To better meet the broad range of mobility needs of multinational corporations and their assignees, the company recently expanded its offerings to include pre-assignment, housing, and destination services. These include everything from new location orientations, home finding, culture and language instruction, and departure services, all arranged through a single point of contact.



After seven years of waiting, residents of Tokyo will reportedly have one more Apple store to visit (ifoAppleStore weblog, August 28).

The store will be in Omotesando, just an eight-minute walk from the existing Shibuya retail store. Apple’s first store outside the United States opened on Thanksgiving weekend 2003 in Ginza (Tokyo). Determined to attend the grand opening and despite the rain, about 1,980 people lined up outside the store ahead of time, forming the longest line ever for an Apple store opening.

Subsequently, six more stores opened in Japan, most recently in Sapporo in June 2006. At that point, Canada and the United Kingdom were the only other countries with Apple stores. However, since that last Japan store, 145 stores have opened in other countries, all while Japan waited and waited.
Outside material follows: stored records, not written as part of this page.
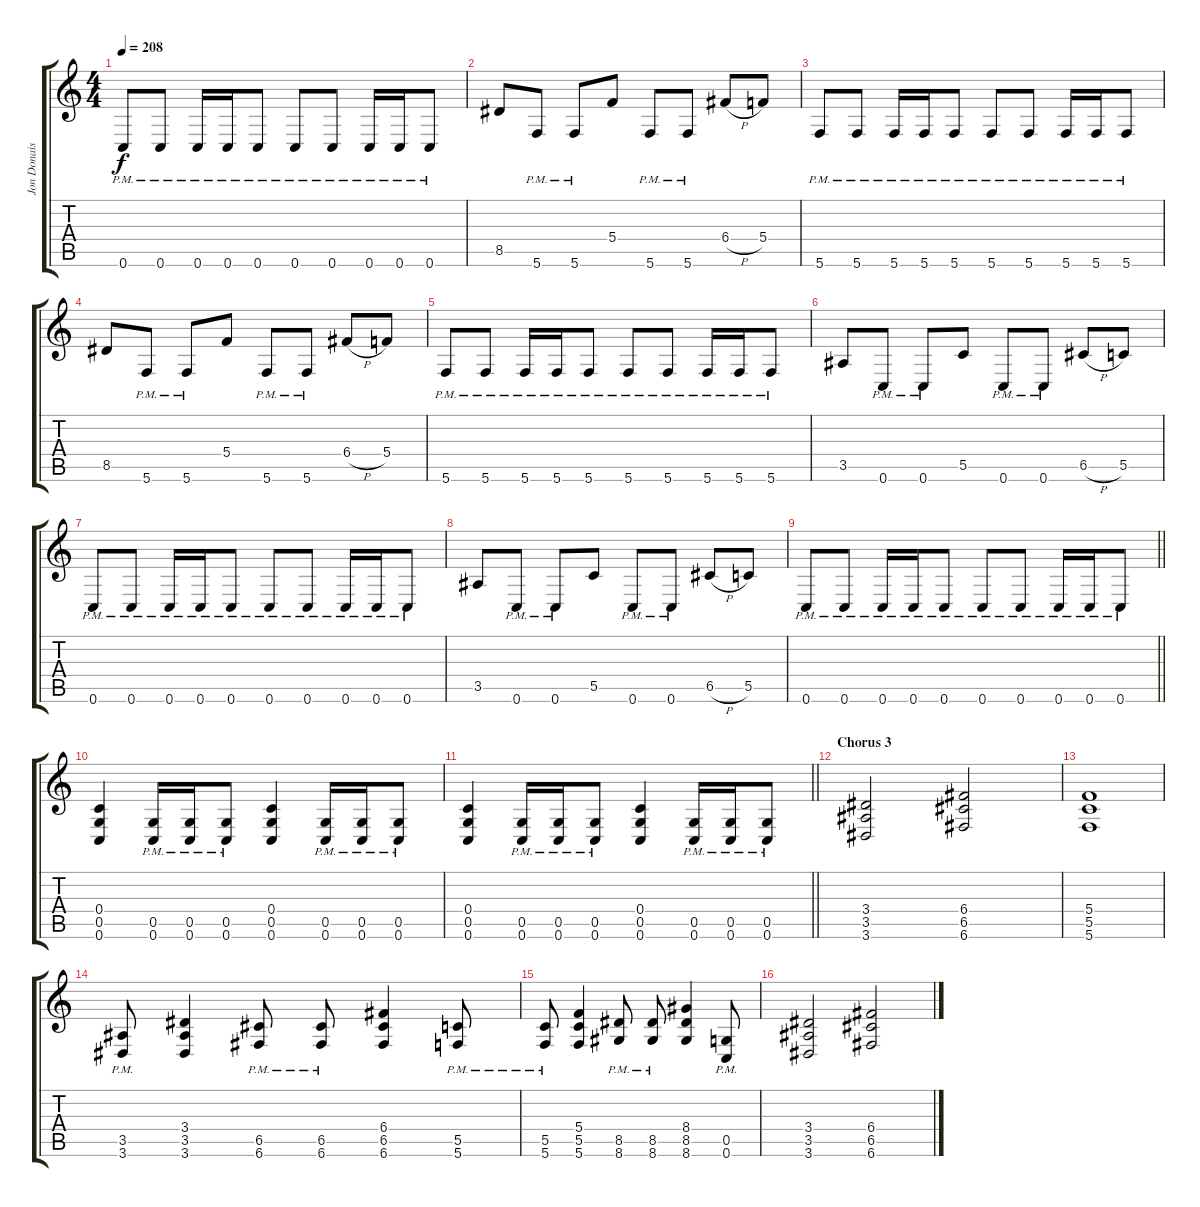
\track ("Jon Donais" "Jon Donais") {instrument distortionguitar}
\staff {score tabs}
\tuning (D4 A3 F3 C3 G2 C2) {hide}
\ts (4 4)
\tempo 208
\clef g2
\ks c
0.6{pm}.8{dy f} 0.6{pm}.8 0.6{pm}.16 0.6{pm}.16 0.6{pm}.8 0.6{pm}.8 0.6{pm}.8 0.6{pm}.16 0.6{pm}.16 0.6{pm}.8 |
8.5.8 5.6{pm}.8 5.6{pm}.8 5.4.8 5.6{pm}.8 5.6{pm}.8 6.4{h}.8 5.4.8 |
5.6{pm}.8 5.6{pm}.8 5.6{pm}.16 5.6{pm}.16 5.6{pm}.8 5.6{pm}.8 5.6{pm}.8 5.6{pm}.16 5.6{pm}.16 5.6{pm}.8 |
8.5.8 5.6{pm}.8 5.6{pm}.8 5.4.8 5.6{pm}.8 5.6{pm}.8 6.4{h}.8 5.4.8 |
5.6{pm}.8 5.6{pm}.8 5.6{pm}.16 5.6{pm}.16 5.6{pm}.8 5.6{pm}.8 5.6{pm}.8 5.6{pm}.16 5.6{pm}.16 5.6{pm}.8 |
3.5.8 0.6{pm}.8 0.6{pm}.8 5.5.8 0.6{pm}.8 0.6{pm}.8 6.5{h}.8 5.5.8 |
0.6{pm}.8 0.6{pm}.8 0.6{pm}.16 0.6{pm}.16 0.6{pm}.8 0.6{pm}.8 0.6{pm}.8 0.6{pm}.16 0.6{pm}.16 0.6{pm}.8 |
3.5.8 0.6{pm}.8 0.6{pm}.8 5.5.8 0.6{pm}.8 0.6{pm}.8 6.5{h}.8 5.5.8 |
\barLineRight lightlight
0.6{pm}.8 0.6{pm}.8 0.6{pm}.16 0.6{pm}.16 0.6{pm}.8 0.6{pm}.8 0.6{pm}.8 0.6{pm}.16 0.6{pm}.16 0.6{pm}.8 |
(0.4 0.5 0.6).4 (0.5{pm} 0.6{pm}).16 (0.5{pm} 0.6{pm}).16 (0.5{pm} 0.6{pm}).8 (0.4 0.5 0.6).4 (0.5{pm} 0.6{pm}).16 (0.5{pm} 0.6{pm}).16 (0.5{pm} 0.6{pm}).8 |
\barLineRight lightlight
(0.4 0.5 0.6).4 (0.5{pm} 0.6{pm}).16 (0.5{pm} 0.6{pm}).16 (0.5{pm} 0.6{pm}).8 (0.4 0.5 0.6).4 (0.5{pm} 0.6{pm}).16 (0.5{pm} 0.6{pm}).16 (0.5{pm} 0.6{pm}).8 |
\section ("" "Chorus 3")
(3.4 3.5 3.6).2 (6.4 6.5 6.6).2 |
(5.4 5.5 5.6).1 |
(3.5{pm} 3.6{pm}).8 (3.4 3.5 3.6).4 (6.5{pm} 6.6{pm}).8 (6.5{pm} 6.6{pm}).8 (6.4 6.5 6.6).4 (5.5{pm} 5.6{pm}).8 |
(5.5{pm} 5.6{pm}).8 (5.4 5.5 5.6).4 (8.5{pm} 8.6{pm}).8 (8.5{pm} 8.6{pm}).8 (8.4 8.5 8.6).4 (0.5{pm} 0.6{pm}).8 |
(3.4 3.5 3.6).2 (6.4 6.5 6.6).2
GE Capital has signed an agreement with a Japanese unit of Imation Corp. —a global scalable storage and data security company headquartered in Oakdale, MN—to provide a revolving credit facility of up to ¥2 billion in Japan (Monitor Daily, August 8).
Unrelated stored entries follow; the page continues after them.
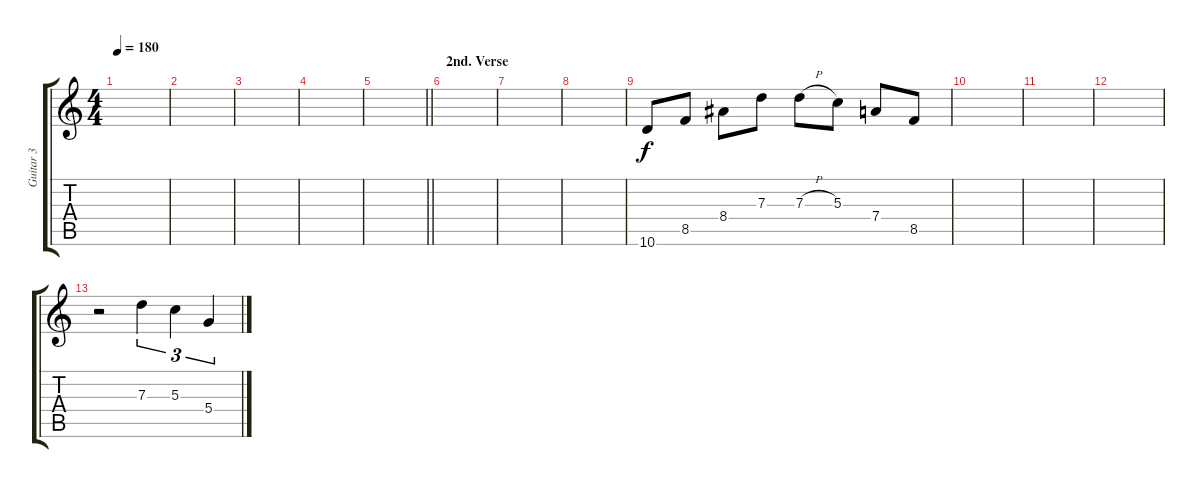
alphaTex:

\track ("Guitar 3" "Guitar 3") {instrument overdrivenguitar}
\staff {score tabs}
\tuning (E4 B3 G3 D3 A2 E2) {hide}
\ts (4 4)
\tempo 180
\clef g2
\ks c
|
|
|
|
\barLineRight lightlight
|
\section ("" "2nd. Verse")
|
|
|
10.6.8 8.5.8 8.4.8 7.3.8 7.3{h}.8 5.3.8 7.4.8 8.5.8 |
|
|
|
r.2 7.3.4{tu (3 2)} 5.3.4{tu (3 2)} 5.4.4{tu (3 2)}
GE Capital said the facility will act as a liquidity line and, given that it is Japan based and yen denominated, it also will add flexibility to Imation’s global treasury needs.

Other reports said that the credit is in answer to Prime Minister Shinzo Abe’s call for increased funding for smaller companies.

Asset-based lending is a relatively new form of corporate funding in Japan, where lenders typically only lend on hard assets, such as equipment and real estate, GE Capital explained.

Clark D. Griffith, managing director of structured finance at GE Capital Japan, said, “GE Capital’s international footprint creates a capability to lend on cross-border collateral, which thus allows for multi-jurisdiction ABL [asset-based lending]. Normally, assets that are outside the country, or legal jurisdiction, where the ABL is underwritten are considered ineligible as collateral because lenders cannot perfect, or lay claim to assets outside the immediate legal jurisdiction.”